Engineering Multilayered Nanocrystal Solids with Enhanced Optical Properties Using Metal Oxides for Photonic Applications

Managing deposition of multilayered nanocrystal quantum dot (NQD) thin films is crucial for future photonic devices to maximize solar energy extraction efficiency. Solution based NQD deposition methods require additional protection to achieve a discrete layered structure and to prevent optical degradation during processing. An attractive method to passivate and protect NQD films is overcoating with metal oxides, usually grown using atomic layer deposition (ALD). However, a significant quenching of NQD photoluminescence (PL) is typically observed after encapsulation, hindering performance and applicability. Here, we demonstrate a modified gas-phase deposition technique that fully passivates NQD assemblies and, in contrast to standard ALD, maintains PL properties.

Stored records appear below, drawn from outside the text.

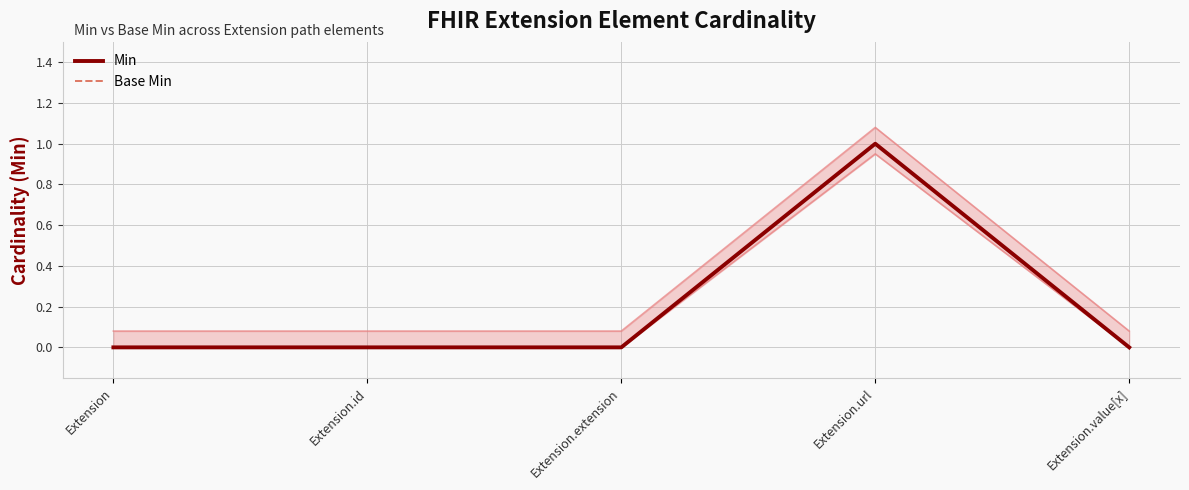

How many series are shown in this chart?

2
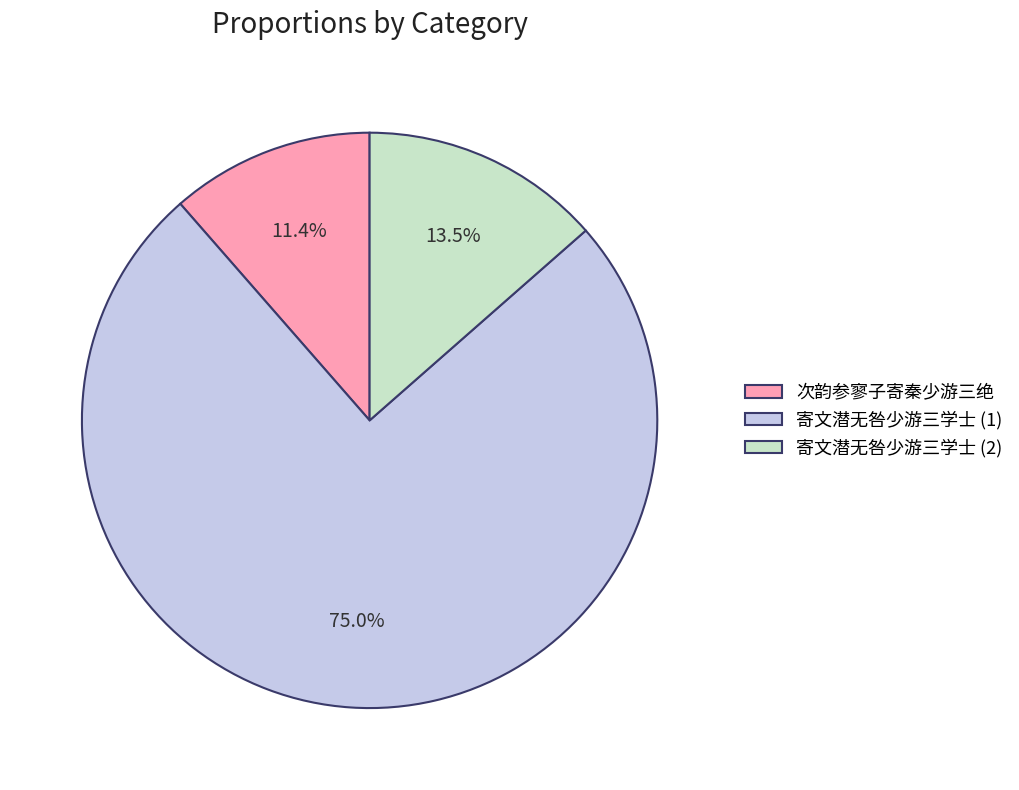

Rank the categories by value from highest to lowest.

寄文潜无咎少游三学士 (1), 寄文潜无咎少游三学士 (2), 次韵参寥子寄秦少游三绝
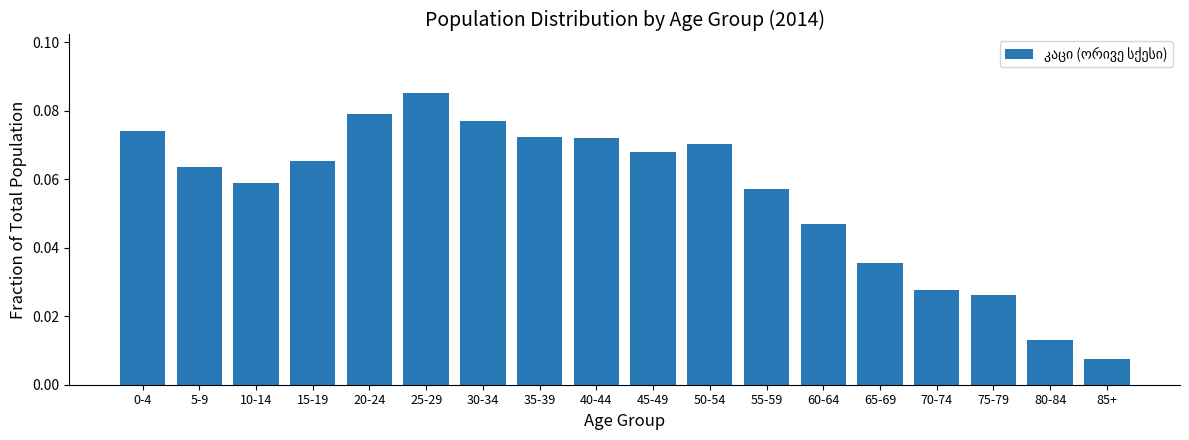

What position from the left is 50-54?

11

Combined in situ FTIR and ex situ XPS measurements reveal that upon Al2O3 deposition by ALD, the metal precursor trimethylaluminum (TMA) interacts with oleic acid-capped CdSe-CdS-ZnS core-shell-shell NQDs by reorganizing the ligands and replacing Zn atoms with Al. This modification leads to PL quenching, particularly severe at elevated temperatures (similar to 100 degrees C). In contrast, simultaneous exposures of both precursors (TMA and water) lead to metal oxide deposition from gas-phase reactions taking place in the immediate vicinity of the NQD surface, without affecting the chemical nature of the NQDs. Contrary to ALD, this technique retains and even improves NQDs' photoluminescence, observed as increased PL intensities and longer lifetimes.